All of the data must be output exactly, with every picture left out.
*** Opening of Provided data ***
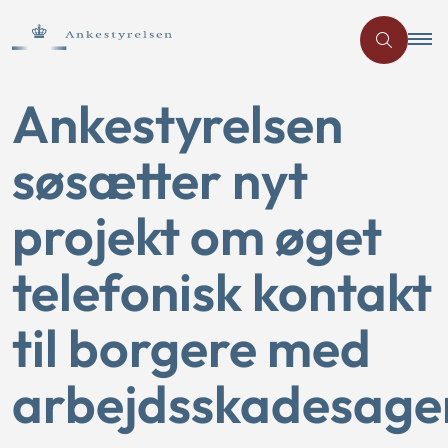
Ankestyrelsen
søsætter nyt
projekt om øget
telefonisk kontakt
til borgere med
arbejdsskadesage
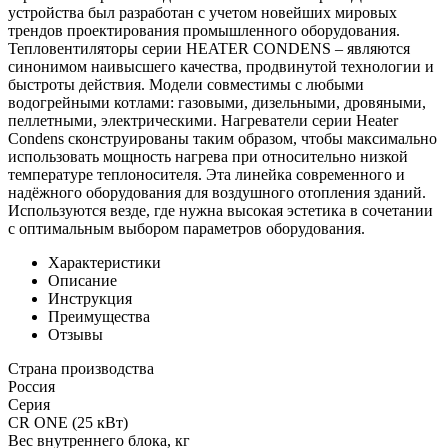
устройства был разработан с учетом новейших мировых
трендов проектирования промышленного оборудования.
Тепловентиляторы серии HEATER CONDENS – являются
синонимом наивысшего качества, продвинутой технологии и
быстроты действия. Модели совместимы с любыми
водогрейными котлами: газовыми, дизельными, дровяными,
пеллетными, электрическими. Нагреватели серии Heater
Condens сконструированы таким образом, чтобы максимально
использовать мощность нагрева при относительно низкой
температуре теплоносителя. Эта линейка современного и
надёжного оборудования для воздушного отопления зданий.
Используются везде, где нужна высокая эстетика в сочетании
с оптимальным выбором параметров оборудования.
Характеристики
Описание
Инструкция
Преимущества
Отзывы
Страна производства
Россия
Серия
CR ONE (25 кВт)
Вес внутреннего блока, кг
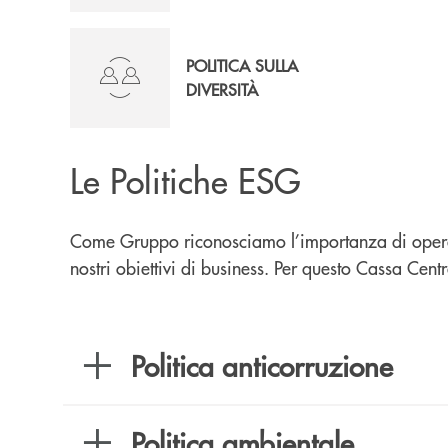
POLITICA SULLA
DIVERSITÀ
Le Politiche ESG
Come Gruppo riconosciamo l’importanza di operare 
nostri obiettivi di business. Per questo Cassa Ce
Politica anticorruzione
Politica ambientale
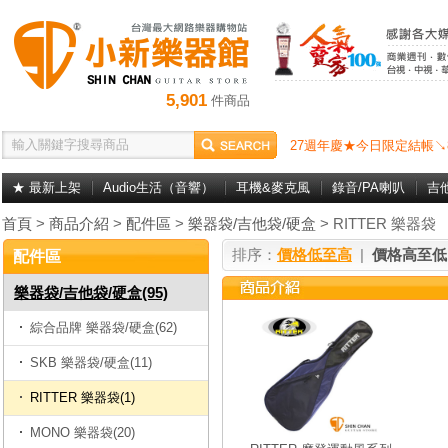
5,901
件商品
27週年慶★今日限定結帳↘
★ 最新上架
Audio生活（音響）
耳機&麥克風
錄音/PA喇叭
吉
首頁
>
商品介紹
>
配件區
>
樂器袋/吉他袋/硬盒
> RITTER 樂器袋
排序：
價格低至高
|
價格高至低
配件區
樂器袋/吉他袋/硬盒(95)
綜合品牌 樂器袋/硬盒(62)
SKB 樂器袋/硬盒(11)
RITTER 樂器袋(1)
MONO 樂器袋(20)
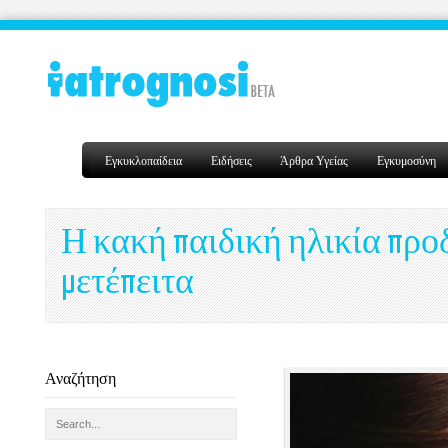
Εγκυκλοπαίδεια
Ειδήσεις
Άρθρα Υγείας
Εγκυμοσύνη
Η κακή παιδική ηλικία προ
μετέπειτα
Αναζήτηση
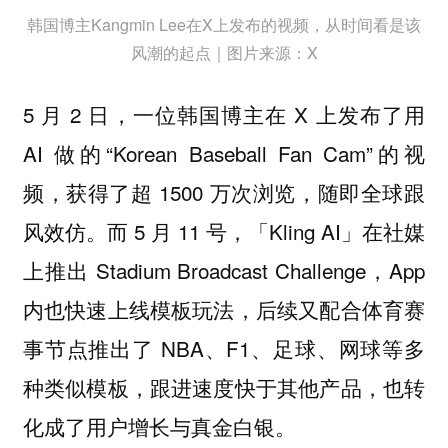
韩国博主Kangmin Lee在X上发布的视频，从时间看是该
风潮的起点｜图片来源：X
5 月 2 日，一位韩国博主在 X 上发布了用
AI 做的“Korean Baseball Fan Cam”的视
频，获得了超 1500 万次浏览，随即全球跟
风效仿。而 5 月 11 号，「Kling AI」在社媒
上推出 Stadium Broadcast Challenge，App
内也快速上线模板玩法，后续又配合体育赛
事节点推出了 NBA、F1、足球、网球等多
种类似模板，跟进速度快于其他产品，也转
化成了用户增长与真金白银。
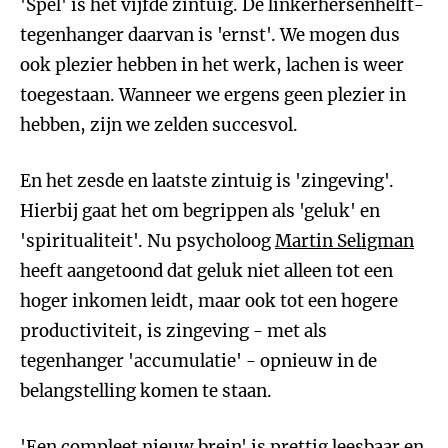
'Spel' is het vijfde zintuig. De linkerhersenhelft-
tegenhanger daarvan is 'ernst'. We mogen dus
ook plezier hebben in het werk, lachen is weer
toegestaan. Wanneer we ergens geen plezier in
hebben, zijn we zelden succesvol.
En het zesde en laatste zintuig is 'zingeving'.
Hierbij gaat het om begrippen als 'geluk' en
'spiritualiteit'. Nu psycholoog
Martin Seligman
heeft aangetoond dat geluk niet alleen tot een
hoger inkomen leidt, maar ook tot een hogere
productiviteit, is zingeving - met als
tegenhanger 'accumulatie' - opnieuw in de
belangstelling komen te staan.
'
Een compleet nieuw brein
' is prettig leesbaar en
*** Close of Provided data ***
Answer box |
Ankestyrelsen
søsætter nyt
projekt om øget
telefonisk kontakt
til borgere med
arbejdsskadesage
устройства был разработан с учетом новейших мировых
трендов проектирования промышленного оборудования.
Тепловентиляторы серии HEATER CONDENS – являются
синонимом наивысшего качества, продвинутой технологии и
быстроты действия. Модели совместимы с любыми
водогрейными котлами: газовыми, дизельными, дровяными,
пеллетными, электрическими. Нагреватели серии Heater
Condens сконструированы таким образом, чтобы максимально
использовать мощность нагрева при относительно низкой
температуре теплоносителя. Эта линейка современного и
надёжного оборудования для воздушного отопления зданий.
Используются везде, где нужна высокая эстетика в сочетании
с оптимальным выбором параметров оборудования.
Характеристики
Описание
Инструкция
Преимущества
Отзывы
Страна производства
Россия
Серия
CR ONE (25 кВт)
Вес внутреннего блока, кг
POLITICA SULLA
DIVERSITÀ
Le Politiche ESG
Come Gruppo riconosciamo l’importanza di operare 
nostri obiettivi di business. Per questo Cassa Ce
Politica anticorruzione
Politica ambientale
5,901
件商品
27週年慶★今日限定結帳↘
★ 最新上架
Audio生活（音響）
耳機&麥克風
錄音/PA喇叭
吉
首頁
>
商品介紹
>
配件區
>
樂器袋/吉他袋/硬盒
> RITTER 樂器袋
排序：
價格低至高
|
價格高至低
配件區
樂器袋/吉他袋/硬盒(95)
綜合品牌 樂器袋/硬盒(62)
SKB 樂器袋/硬盒(11)
RITTER 樂器袋(1)
MONO 樂器袋(20)
Εγκυκλοπαίδεια
Ειδήσεις
Άρθρα Υγείας
Εγκυμοσύνη
Η κακή παιδική ηλικία προ
μετέπειτα
Αναζήτηση
韩国博主Kangmin Lee在X上发布的视频，从时间看是该
风潮的起点｜图片来源：X
5 月 2 日，一位韩国博主在 X 上发布了用
AI 做的“Korean Baseball Fan Cam”的视
频，获得了超 1500 万次浏览，随即全球跟
风效仿。而 5 月 11 号，「Kling AI」在社媒
上推出 Stadium Broadcast Challenge，App
内也快速上线模板玩法，后续又配合体育赛
事节点推出了 NBA、F1、足球、网球等多
种类似模板，跟进速度快于其他产品，也转
化成了用户增长与真金白银。
'Spel' is het vijfde zintuig. De linkerhersenhelft-
tegenhanger daarvan is 'ernst'. We mogen dus
ook plezier hebben in het werk, lachen is weer
toegestaan. Wanneer we ergens geen plezier in
hebben, zijn we zelden succesvol.
En het zesde en laatste zintuig is 'zingeving'.
Hierbij gaat het om begrippen als 'geluk' en
'spiritualiteit'. Nu psycholoog
Martin Seligman
heeft aangetoond dat geluk niet alleen tot een
hoger inkomen leidt, maar ook tot een hogere
productiviteit, is zingeving - met als
tegenhanger 'accumulatie' - opnieuw in de
belangstelling komen te staan.
'
Een compleet nieuw brein
' is prettig leesbaar en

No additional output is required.